The Rev. Charles Ritter, the diocesan administrator while the bishop's chair is vacant, will preside and preach the sermon, and the Very Rev. David Ross, pastor of St. John the Evangelist and dean of the Blessed Junipero Serra deanery, will assist. Lift Ev'ry Voice and Sing, a choral group from Bowling Green State University, will provide music.

The awards recognize people who do good work in the area covered by the diocese, “people that are leadership from the community, as well as church leaders, as well as just extraordinary people who never get accounted for for the work they do,” said Nell Lester, coordinator of Black Catholic Ministry.

Connie Hornung of Lima, who is Jewish, and the Rev. Denis Ward, pastor of Lima's Second Baptist Church Baptist, are among the recipients. Three Roman Catholics from Toledo—Deacon John Algee III, Deacon Jose Romo, and Sister Virginia Welsh—are being honored. Three other Catholics also will be recognized as drum majors: Martha Jones of Mansfield, the Rev. Charles Obinwa of Lima who serves a parish in Fort Jennings, and Walter Potts of Lima.

The Drum Major Awards name comes from a sermon the Rev. King preached Feb. 4, 1968. The drum major instinct is “a desire to be out front, a desire to lead the parade, a desire to be first,” which is common in all people, the Rev. King said. “We all want to be important, to surpass others, to achieve distinction, to lead the parade.”

The desire to be the person in front can cause problems, the Rev. King said, but he preached that “Jesus gave us a new norm of greatness. If you want to be important—wonderful. If you want to be recognized—wonderful. If you want to be great—wonderful.
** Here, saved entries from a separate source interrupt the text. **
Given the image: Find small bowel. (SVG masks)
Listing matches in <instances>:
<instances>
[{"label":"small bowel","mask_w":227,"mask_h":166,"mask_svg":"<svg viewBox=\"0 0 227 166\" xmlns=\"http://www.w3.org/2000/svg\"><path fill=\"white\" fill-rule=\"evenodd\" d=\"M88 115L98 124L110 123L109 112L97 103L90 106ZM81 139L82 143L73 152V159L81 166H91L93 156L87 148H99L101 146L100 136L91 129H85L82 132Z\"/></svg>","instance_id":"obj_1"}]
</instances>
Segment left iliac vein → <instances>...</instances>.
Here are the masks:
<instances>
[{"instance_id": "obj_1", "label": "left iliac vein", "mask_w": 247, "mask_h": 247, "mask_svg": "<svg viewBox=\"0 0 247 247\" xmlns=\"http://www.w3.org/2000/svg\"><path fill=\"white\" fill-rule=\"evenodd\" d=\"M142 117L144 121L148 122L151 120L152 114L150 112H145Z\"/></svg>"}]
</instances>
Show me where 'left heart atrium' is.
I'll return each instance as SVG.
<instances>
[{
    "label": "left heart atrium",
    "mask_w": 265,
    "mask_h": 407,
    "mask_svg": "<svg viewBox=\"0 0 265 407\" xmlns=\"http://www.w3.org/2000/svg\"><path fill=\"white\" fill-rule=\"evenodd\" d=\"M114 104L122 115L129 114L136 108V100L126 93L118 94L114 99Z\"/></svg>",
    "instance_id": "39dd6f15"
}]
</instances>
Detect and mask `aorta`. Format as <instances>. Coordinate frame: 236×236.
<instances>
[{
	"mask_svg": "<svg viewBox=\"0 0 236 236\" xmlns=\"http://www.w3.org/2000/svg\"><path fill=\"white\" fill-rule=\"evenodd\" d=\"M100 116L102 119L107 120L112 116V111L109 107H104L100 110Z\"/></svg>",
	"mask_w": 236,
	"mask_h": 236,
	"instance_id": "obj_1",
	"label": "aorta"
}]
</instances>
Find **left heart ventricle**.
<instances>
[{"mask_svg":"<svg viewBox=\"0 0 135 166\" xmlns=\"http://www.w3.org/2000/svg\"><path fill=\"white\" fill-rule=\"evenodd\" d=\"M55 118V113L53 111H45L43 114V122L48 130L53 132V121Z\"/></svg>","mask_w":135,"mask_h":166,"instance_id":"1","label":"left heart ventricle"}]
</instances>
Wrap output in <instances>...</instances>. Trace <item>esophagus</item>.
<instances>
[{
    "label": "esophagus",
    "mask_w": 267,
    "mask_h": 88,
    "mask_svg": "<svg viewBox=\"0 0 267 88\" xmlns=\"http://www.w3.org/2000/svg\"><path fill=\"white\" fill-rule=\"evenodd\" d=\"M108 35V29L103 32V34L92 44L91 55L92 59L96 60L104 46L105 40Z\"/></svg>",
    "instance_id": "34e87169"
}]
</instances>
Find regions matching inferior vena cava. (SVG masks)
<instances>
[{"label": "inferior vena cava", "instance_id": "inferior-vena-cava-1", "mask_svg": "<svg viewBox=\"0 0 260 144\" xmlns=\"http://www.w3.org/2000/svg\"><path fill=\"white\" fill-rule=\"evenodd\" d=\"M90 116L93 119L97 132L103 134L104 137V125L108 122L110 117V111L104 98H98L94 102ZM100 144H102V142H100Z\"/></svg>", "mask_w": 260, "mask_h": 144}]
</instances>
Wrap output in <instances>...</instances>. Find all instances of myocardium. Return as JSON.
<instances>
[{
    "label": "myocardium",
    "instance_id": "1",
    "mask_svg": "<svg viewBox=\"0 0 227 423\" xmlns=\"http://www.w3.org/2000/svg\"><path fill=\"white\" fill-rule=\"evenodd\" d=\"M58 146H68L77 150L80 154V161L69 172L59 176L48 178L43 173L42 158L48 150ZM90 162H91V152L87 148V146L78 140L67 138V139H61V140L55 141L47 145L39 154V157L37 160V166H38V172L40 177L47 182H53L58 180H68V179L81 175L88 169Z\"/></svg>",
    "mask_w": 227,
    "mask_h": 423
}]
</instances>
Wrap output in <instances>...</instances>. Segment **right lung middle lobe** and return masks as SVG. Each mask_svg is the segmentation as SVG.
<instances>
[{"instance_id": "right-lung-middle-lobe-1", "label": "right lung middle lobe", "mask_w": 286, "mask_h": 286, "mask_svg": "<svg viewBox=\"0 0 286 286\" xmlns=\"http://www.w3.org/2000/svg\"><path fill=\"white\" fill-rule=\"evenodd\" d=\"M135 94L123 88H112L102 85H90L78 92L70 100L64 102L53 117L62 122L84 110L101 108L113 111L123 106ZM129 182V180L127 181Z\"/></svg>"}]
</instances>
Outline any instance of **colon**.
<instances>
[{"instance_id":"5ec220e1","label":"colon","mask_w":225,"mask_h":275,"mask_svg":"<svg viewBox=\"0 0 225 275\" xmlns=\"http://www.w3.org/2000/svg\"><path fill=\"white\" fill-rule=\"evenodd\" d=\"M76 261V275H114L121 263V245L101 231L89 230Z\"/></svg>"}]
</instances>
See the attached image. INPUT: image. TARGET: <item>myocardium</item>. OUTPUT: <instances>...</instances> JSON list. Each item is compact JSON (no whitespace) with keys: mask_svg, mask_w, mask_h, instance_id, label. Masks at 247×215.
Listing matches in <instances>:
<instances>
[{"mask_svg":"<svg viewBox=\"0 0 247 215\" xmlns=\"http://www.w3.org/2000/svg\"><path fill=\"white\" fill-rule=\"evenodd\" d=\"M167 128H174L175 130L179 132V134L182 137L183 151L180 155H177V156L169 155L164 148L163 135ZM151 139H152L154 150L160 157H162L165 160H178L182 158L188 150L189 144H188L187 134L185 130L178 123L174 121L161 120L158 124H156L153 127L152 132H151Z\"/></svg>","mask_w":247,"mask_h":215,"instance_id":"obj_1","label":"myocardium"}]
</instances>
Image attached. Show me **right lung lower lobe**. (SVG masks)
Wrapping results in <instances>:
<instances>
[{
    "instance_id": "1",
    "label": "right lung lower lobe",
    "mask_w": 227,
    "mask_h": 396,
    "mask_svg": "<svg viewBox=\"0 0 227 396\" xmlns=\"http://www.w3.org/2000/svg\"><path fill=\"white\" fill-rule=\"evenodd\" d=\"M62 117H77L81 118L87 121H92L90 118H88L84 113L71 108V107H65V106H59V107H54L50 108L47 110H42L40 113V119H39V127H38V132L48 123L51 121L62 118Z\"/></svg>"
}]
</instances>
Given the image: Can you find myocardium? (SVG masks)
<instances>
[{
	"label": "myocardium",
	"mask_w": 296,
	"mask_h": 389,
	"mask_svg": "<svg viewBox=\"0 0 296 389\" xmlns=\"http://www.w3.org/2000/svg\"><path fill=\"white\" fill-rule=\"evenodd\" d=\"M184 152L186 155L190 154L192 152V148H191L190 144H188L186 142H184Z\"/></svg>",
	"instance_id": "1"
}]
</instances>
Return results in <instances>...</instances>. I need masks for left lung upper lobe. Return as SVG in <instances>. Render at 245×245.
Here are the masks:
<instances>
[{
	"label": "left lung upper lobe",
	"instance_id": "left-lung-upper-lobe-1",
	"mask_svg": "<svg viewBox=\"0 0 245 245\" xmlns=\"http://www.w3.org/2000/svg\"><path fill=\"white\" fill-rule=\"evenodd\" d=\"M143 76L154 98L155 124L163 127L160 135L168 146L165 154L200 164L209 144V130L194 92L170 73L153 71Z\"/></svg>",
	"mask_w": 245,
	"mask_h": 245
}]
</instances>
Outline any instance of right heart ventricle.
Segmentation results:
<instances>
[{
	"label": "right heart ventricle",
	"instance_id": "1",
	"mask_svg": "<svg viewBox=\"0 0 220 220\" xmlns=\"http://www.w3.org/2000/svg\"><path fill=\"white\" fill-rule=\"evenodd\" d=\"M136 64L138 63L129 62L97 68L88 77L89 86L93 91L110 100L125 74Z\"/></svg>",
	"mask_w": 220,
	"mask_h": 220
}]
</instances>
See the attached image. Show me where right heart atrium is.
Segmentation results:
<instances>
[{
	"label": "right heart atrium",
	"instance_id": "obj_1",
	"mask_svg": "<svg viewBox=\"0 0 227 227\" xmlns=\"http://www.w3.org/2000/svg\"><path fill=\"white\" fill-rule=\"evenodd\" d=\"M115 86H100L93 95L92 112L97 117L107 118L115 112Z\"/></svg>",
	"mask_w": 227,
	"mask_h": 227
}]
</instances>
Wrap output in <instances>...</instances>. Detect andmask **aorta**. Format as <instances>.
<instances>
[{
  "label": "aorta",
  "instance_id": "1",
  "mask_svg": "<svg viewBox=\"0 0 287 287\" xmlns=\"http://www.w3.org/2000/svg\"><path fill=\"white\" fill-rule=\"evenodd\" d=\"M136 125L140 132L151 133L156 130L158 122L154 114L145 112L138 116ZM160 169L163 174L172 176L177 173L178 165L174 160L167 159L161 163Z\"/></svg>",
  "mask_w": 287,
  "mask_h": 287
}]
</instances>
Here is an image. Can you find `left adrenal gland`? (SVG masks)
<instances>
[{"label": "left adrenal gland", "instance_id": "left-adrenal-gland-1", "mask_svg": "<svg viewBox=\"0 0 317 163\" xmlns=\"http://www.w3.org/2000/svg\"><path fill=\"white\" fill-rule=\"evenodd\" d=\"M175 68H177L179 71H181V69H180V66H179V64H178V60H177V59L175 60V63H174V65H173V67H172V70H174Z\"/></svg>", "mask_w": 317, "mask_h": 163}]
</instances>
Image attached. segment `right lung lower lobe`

But recognize that he who is greatest among you shall be your servant.”

So Drum Major Awards recognize the servant aspect of leaders.

The Black Catholic Ministry office is in transition after its director, Michael Youngblood, died in 2011. “We're under construction,” Mrs. Lester said. “We have set together an advisory team that is working hard on getting things in the upcoming year together to present to the communities in our diocese.”

Black Catholics “are just a culture in the church sharing our gifts just like everybody else,” Mrs. Lester said. “You have your Italian culture, you have your German culture, you have your Irish culture. Well, we are black Catholic culture. We have a culture in the church and we have our gifts to share in the church.”

Mrs. Lester said that “Black Catholic Ministry” is used for the office name rather than using the term African American because the people are from many places. “Black Catholics can be from Haiti, can be from Jamaica, can be from Africa,” she said. “'African American Catholics' is basically the term that is used for people that are born of native African Americans, so when you put the term African American Catholic, it takes away from people from Jamaica, from Haiti, from Peru, from all over. So if we say black Catholics, well, then, that unites everybody because you have black Puerto Ricans, you have black people of different cultures all over. You don't want to exclude anybody from bringing their gifts to the church.”

Black Catholic Ministry works in Catholic education for one of its programs. “In our schools we have an abundant amount of children who are kids that are coming in from voucher programs, and a lot of them aren't aware of black Catholics in the church, in our diocese,” Mrs. Lester said. The office started sending black Catholic laypeople, priests, deacons, and nuns to give presentations in the schools as role models. "Possibly, maybe, one of those young men or women might want to become a priest, deacon, or a nun" after seeing the black Catholics doing church work. "When people see themselves in something, they want to be a part of it,” she said.